At the same time Laverna went to a great lord and bought of him a castle, well-furnished within and broad rich lands without.

But this time she swore on her head to pay in full in six months.

And as she had done by the priest, so she acted to the lord of the castle, and stole and sold every stick, furniture, cattle, men, and mice — there was not left wherewith to feed a fly.

Then the priest and the lord, finding out who this was, appealed to the gods, complaining that they had been robbed by a goddess.

And it was soon made known to them all that this was Laverna.

Therefore she was called to judgment before all the gods.

And when she was asked what she had done with the property of the priest, unto whom she had sworn by her body to make payment at the time appointed (and why had she broken her oath)?

She replied by a strange deed which amazed them all, for she made her body disappear, so that only her head remained visible, and it cried:

“Behold me!
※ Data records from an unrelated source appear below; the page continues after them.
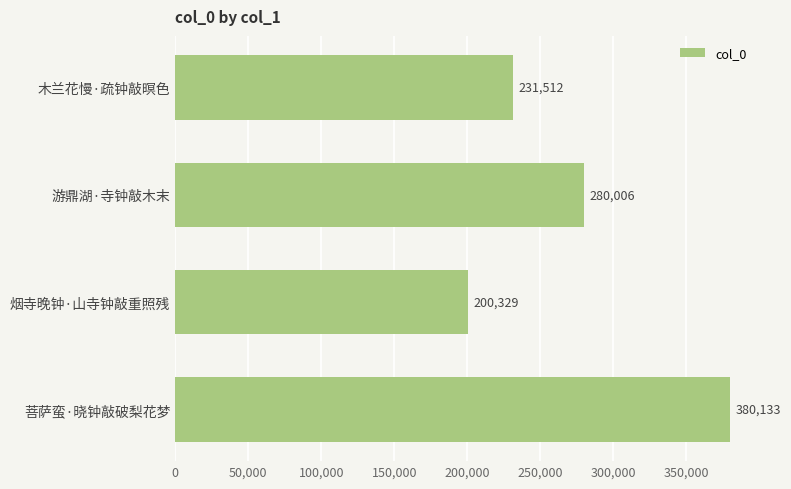

At which category does the chart reach its peak across all series?

菩萨蛮·晓钟敲破梨花梦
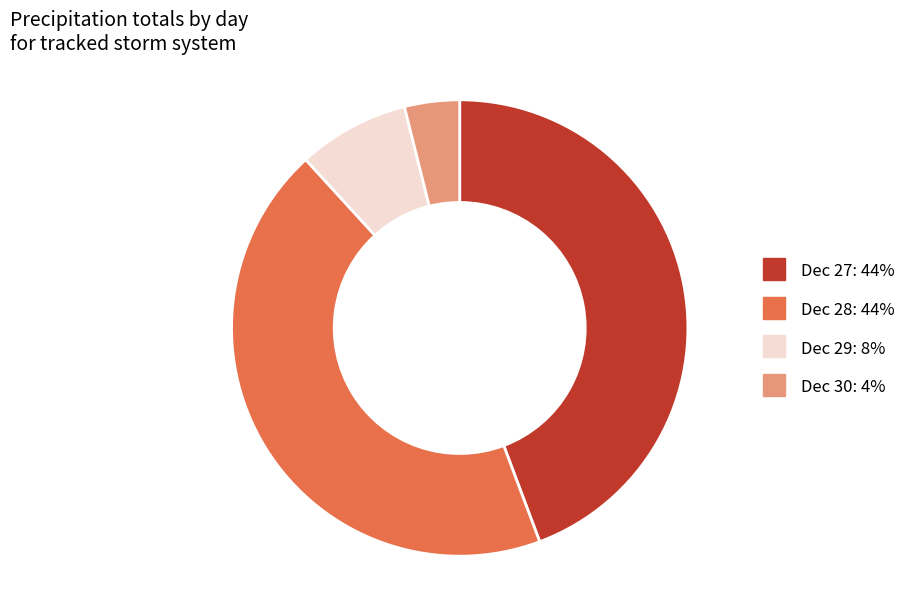

Combined, do Dec 29: 8% and Dec 30: 4% account for over 50%?

No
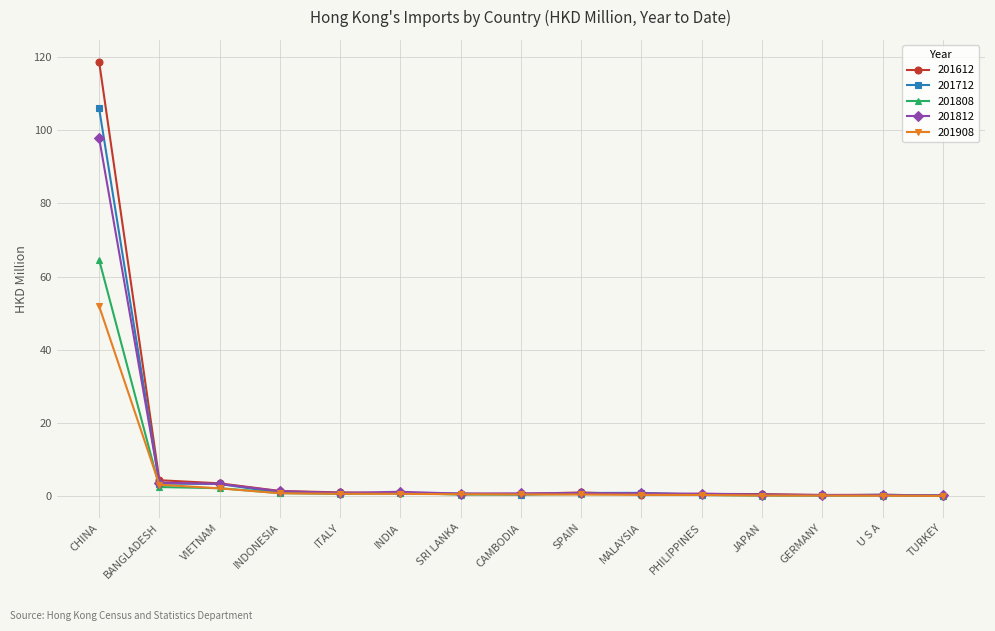

The 201908 series shows 33.8 at CHINA. True or false?

False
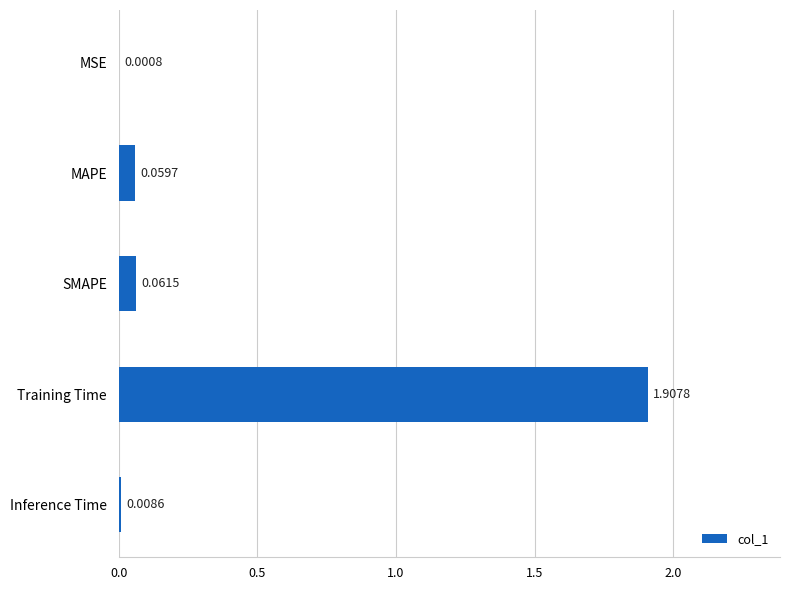

What is the maximum value shown in the chart?

1.9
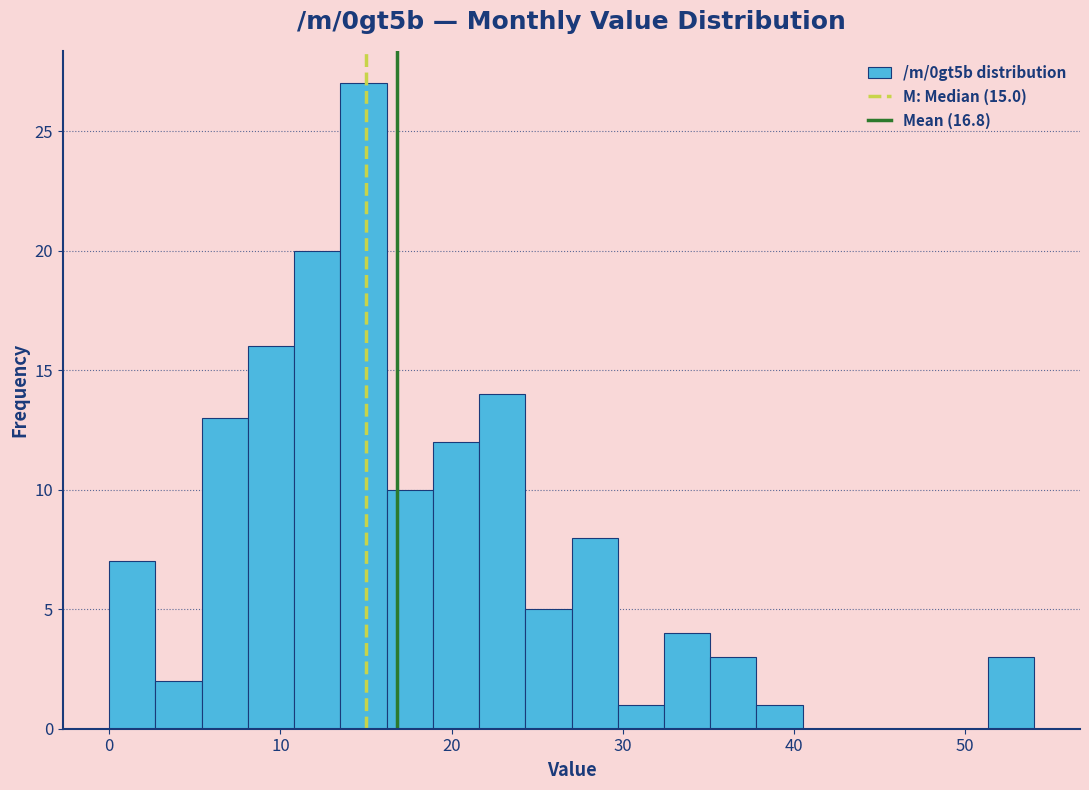

Around what value on the x-axis is the tallest bar? Give the approximate position of its centre, as read against the axis.

15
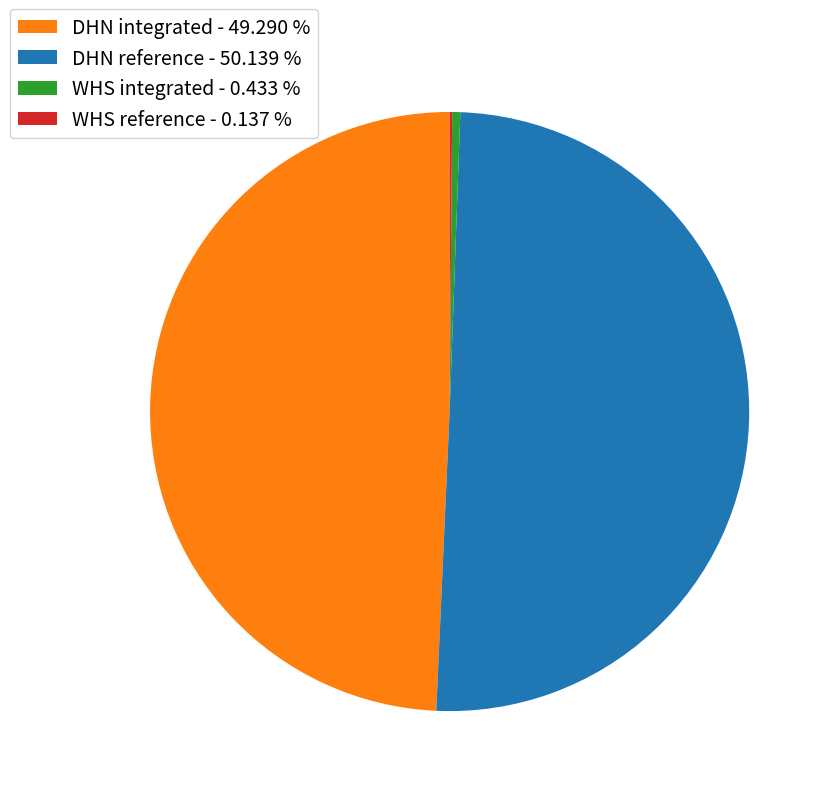

Is the sum of WHS integrated - 0.433 % and DHN reference - 50.139 % greater than half?

Yes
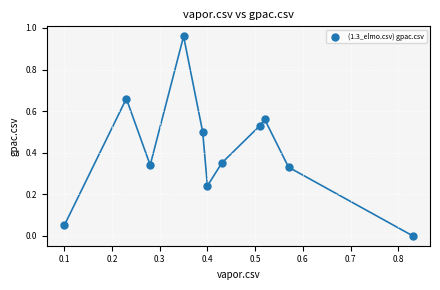

What is the average Y value?

0.4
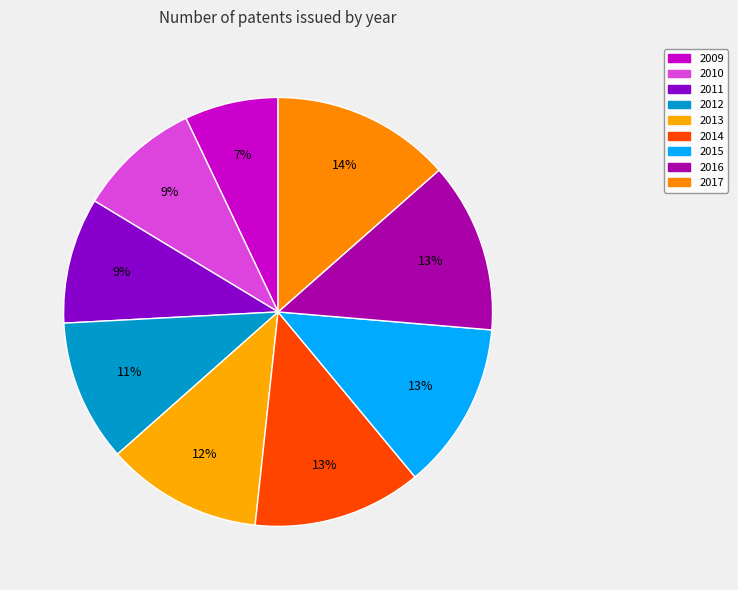

What is the ratio of the value at 2010 to the value at 2011?

1.0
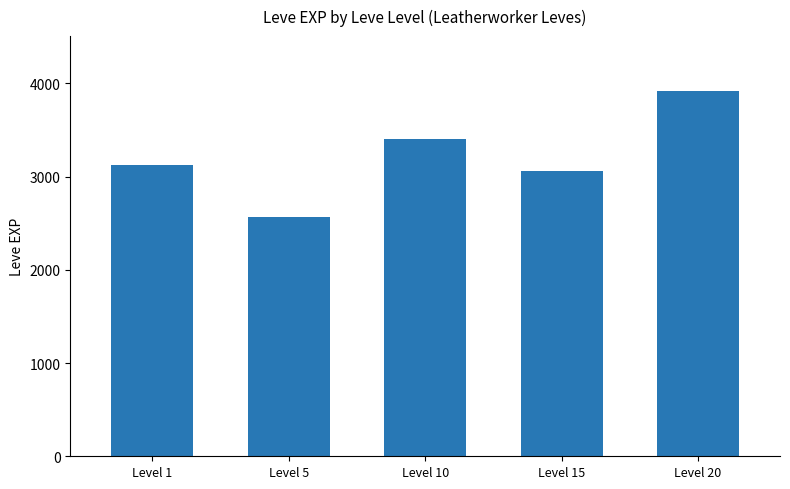

How many distinct data groups are displayed?

1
I swore by my body, but body have I none!”

Then all the gods laughed.

After the priest came the lord who had also been tricked, and to whom she had sworn by her head. And in reply to him Laverna showed to all present her whole body without mincing matters, and it was one of extreme beauty, but without a head; and from the neck thereof came a voice which said:

“Behold me, for I am Laverna, who
Have come to answer to that lord’s complaint,
Who swears that I contracted debt to him,
And have not paid although the time is o’er,
And that I am a thief because I swore
Upon my head–but, as you all can see,
I have no head at all, and therefore I
Assuredly ne’er swore by such an oath.”

Then there was indeed a storm of laughter among the gods, who made the matter right by ordering the head to join the body, and bidding Laverna pay up her debts, which she did.

Then Jove spoke and said: “Here is a roguish goddess without a duty (or a worshipper), while there are in Rome innumerable thieves, sharpers, cheats, and rascals — ladri, bindolini, truffatori e scrocconi — who live by deceit.

“These good folk have neither a church nor a god, and it is a great pity, for even the very devils have their master, Satan, as the head of the family. Therefore, I command that in future Laverna shall be the goddess of all the knaves or dishonest tradesmen, with the whole rubbish and refuse of the human race, who have been hitherto without a god or a devil, inasmuch as they have been too despicable for the one or the other.”

And so Laverna became the goddess of all dishonest and shabby people.

Laverna teaches a double-edged lesson. Buck authority, and take pride in doing so; but at the same time, take responsibility for your actions.

In a NeoPagan subculture where “Harm None” is regularly interpreted as, “Do whatever you want without consequence,” it’s good to keep what Laverna has to say in mind.